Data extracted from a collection
BEGIN

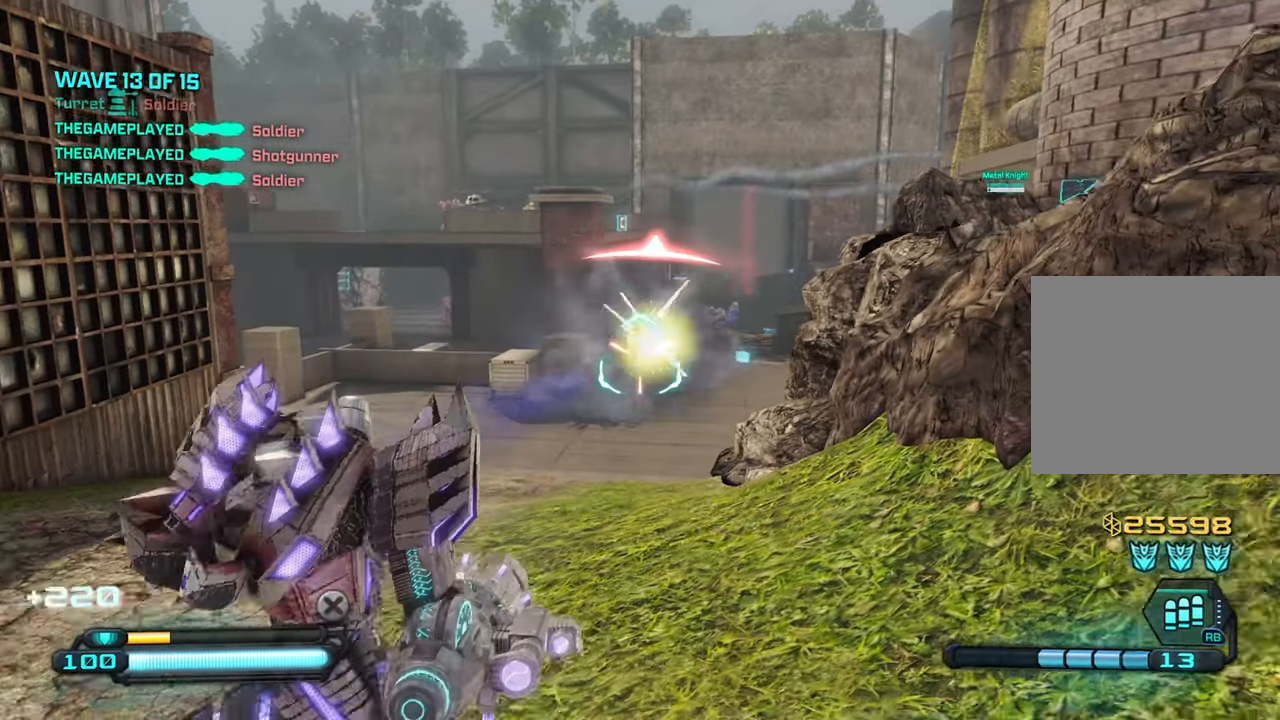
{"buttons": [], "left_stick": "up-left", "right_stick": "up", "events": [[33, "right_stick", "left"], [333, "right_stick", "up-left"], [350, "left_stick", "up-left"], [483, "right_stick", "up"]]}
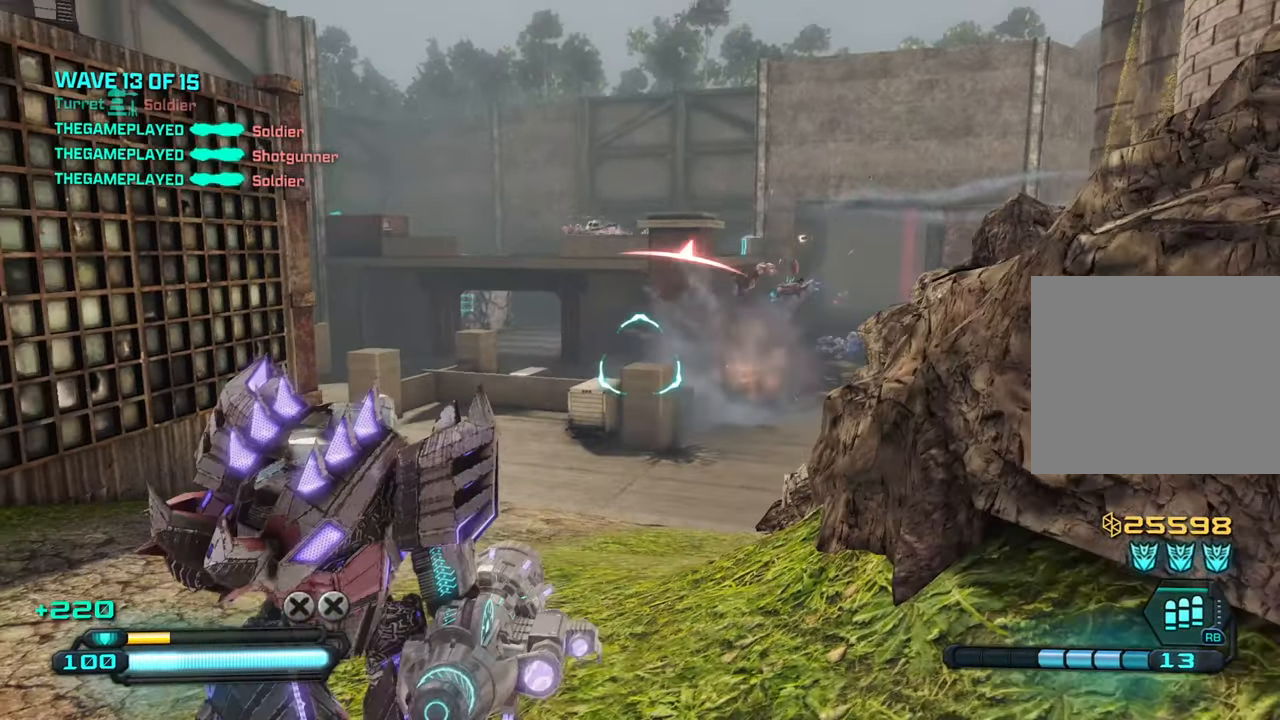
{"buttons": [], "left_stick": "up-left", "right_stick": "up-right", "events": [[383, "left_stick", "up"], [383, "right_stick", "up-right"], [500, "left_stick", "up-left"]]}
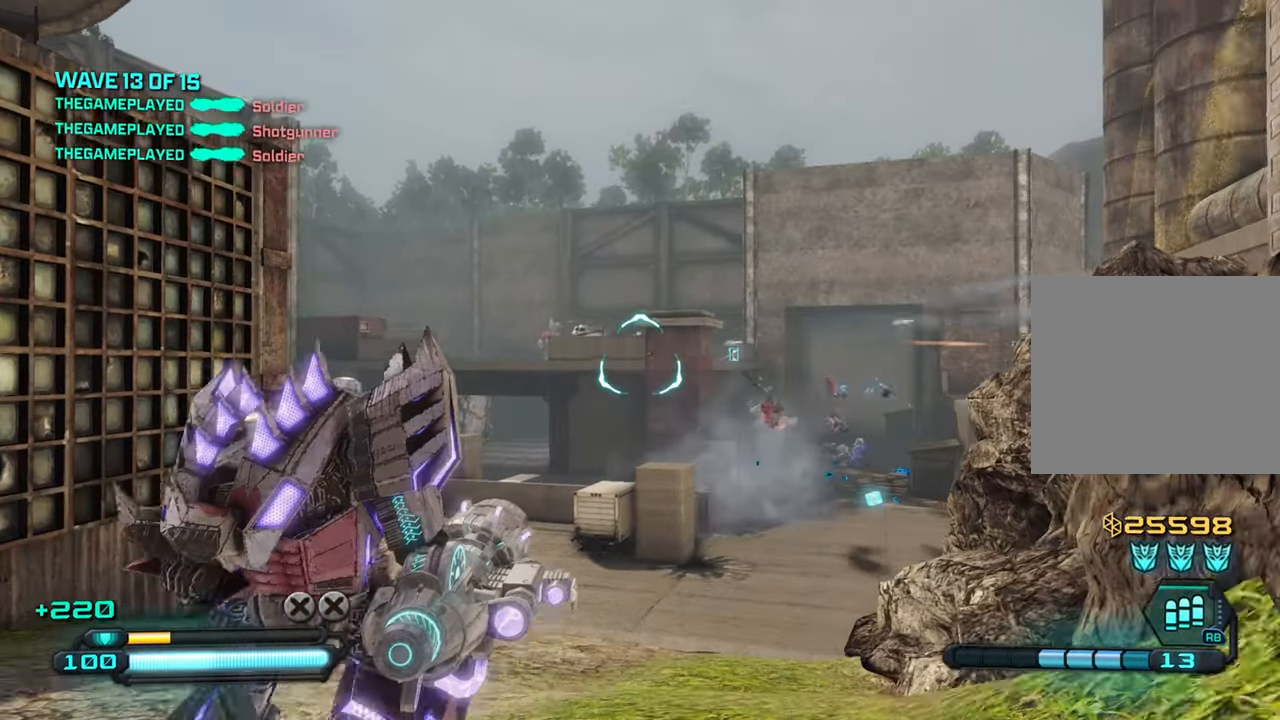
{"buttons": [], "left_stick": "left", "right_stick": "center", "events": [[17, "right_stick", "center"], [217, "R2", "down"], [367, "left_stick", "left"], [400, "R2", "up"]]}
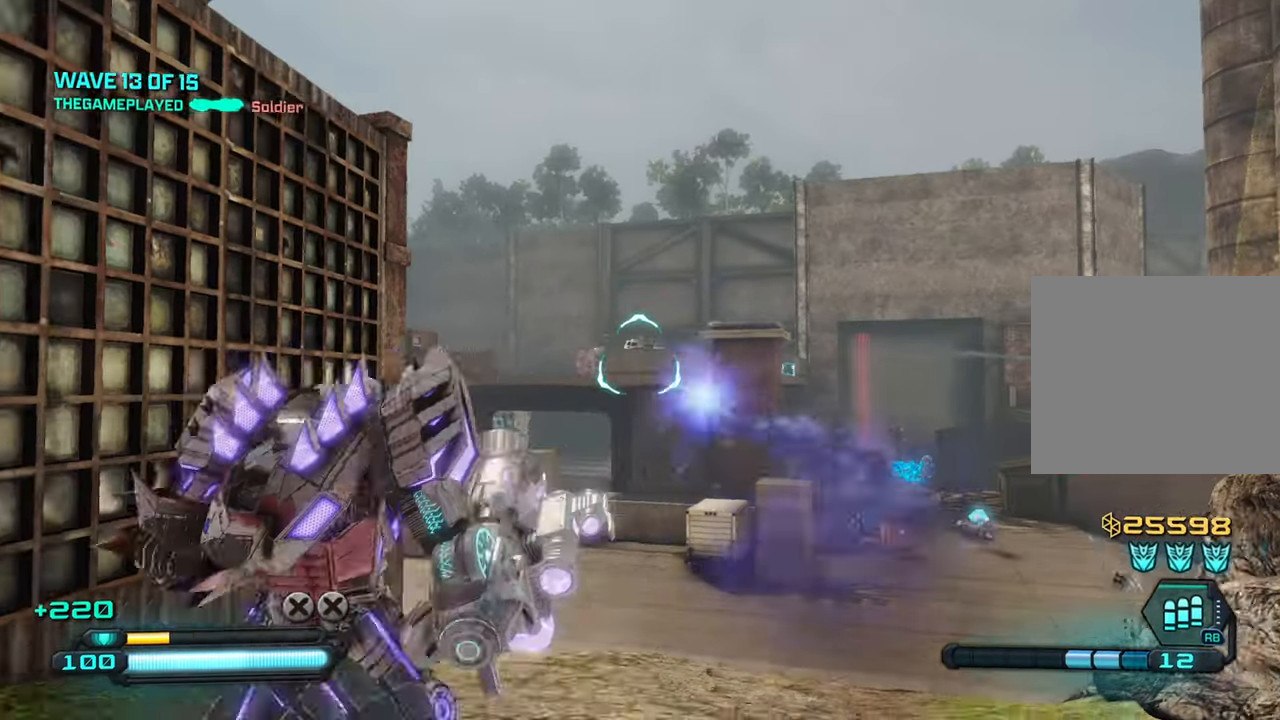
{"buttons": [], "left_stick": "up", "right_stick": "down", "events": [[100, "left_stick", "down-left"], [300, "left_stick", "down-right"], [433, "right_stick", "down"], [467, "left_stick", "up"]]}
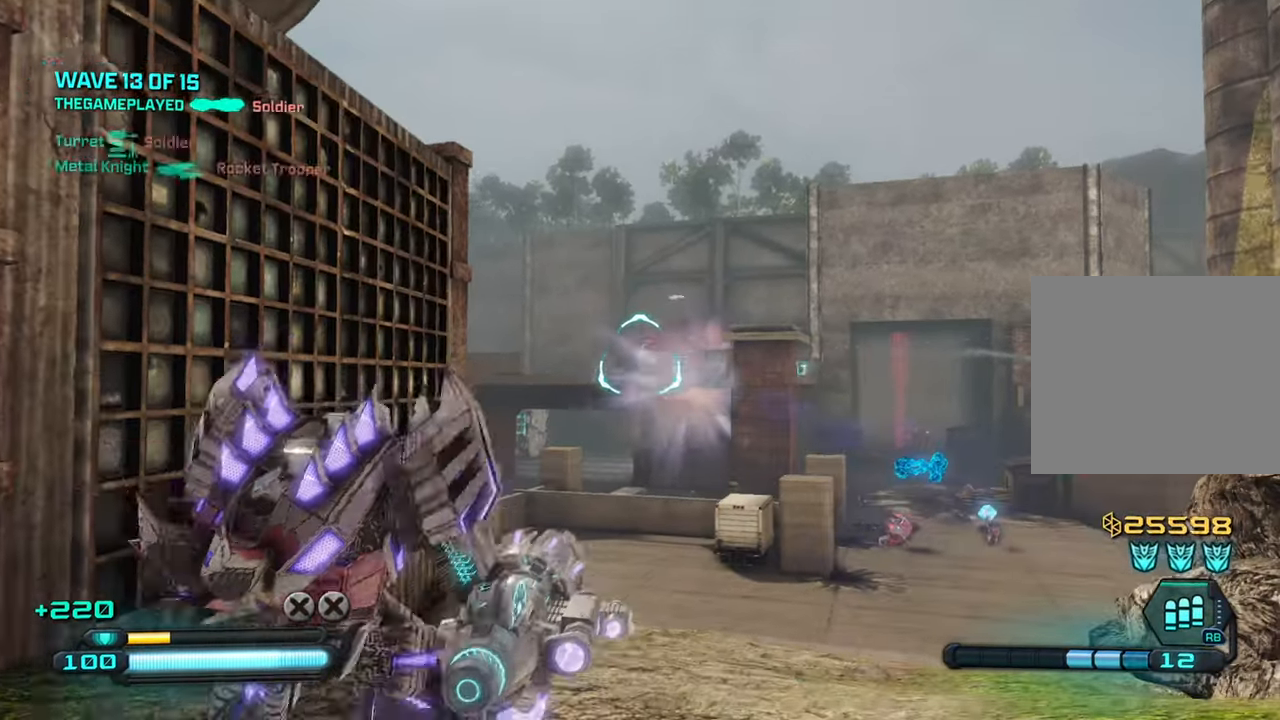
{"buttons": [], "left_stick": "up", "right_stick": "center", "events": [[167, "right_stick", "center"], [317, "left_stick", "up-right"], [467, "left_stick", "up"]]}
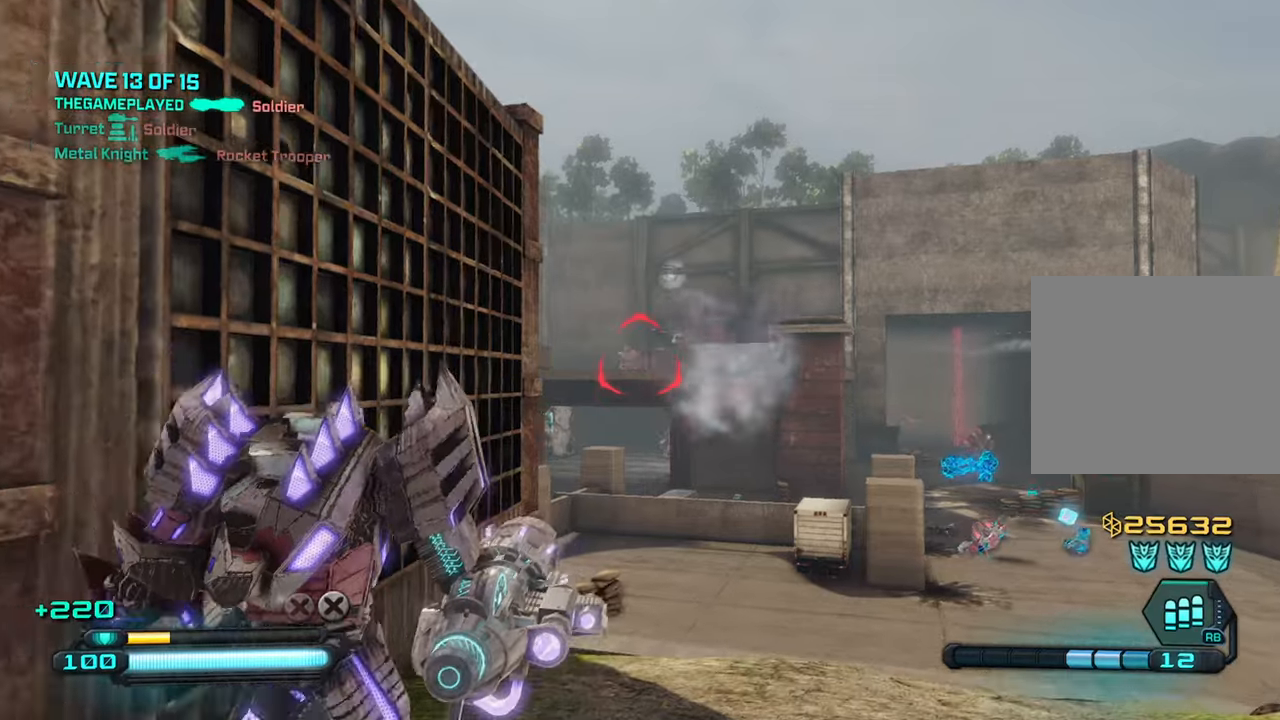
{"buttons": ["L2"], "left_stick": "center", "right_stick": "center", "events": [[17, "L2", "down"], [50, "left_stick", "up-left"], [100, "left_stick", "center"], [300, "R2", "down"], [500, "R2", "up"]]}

END

Where does the word "center" occur in the records? Return every line that holds it.

{"buttons": [], "left_stick": "left", "right_stick": "center", "events": [[17, "right_stick", "center"], [217, "R2", "down"], [367, "left_stick", "left"], [400, "R2", "up"]]}
{"buttons": [], "left_stick": "up", "right_stick": "center", "events": [[167, "right_stick", "center"], [317, "left_stick", "up-right"], [467, "left_stick", "up"]]}
{"buttons": ["L2"], "left_stick": "center", "right_stick": "center", "events": [[17, "L2", "down"], [50, "left_stick", "up-left"], [100, "left_stick", "center"], [300, "R2", "down"], [500, "R2", "up"]]}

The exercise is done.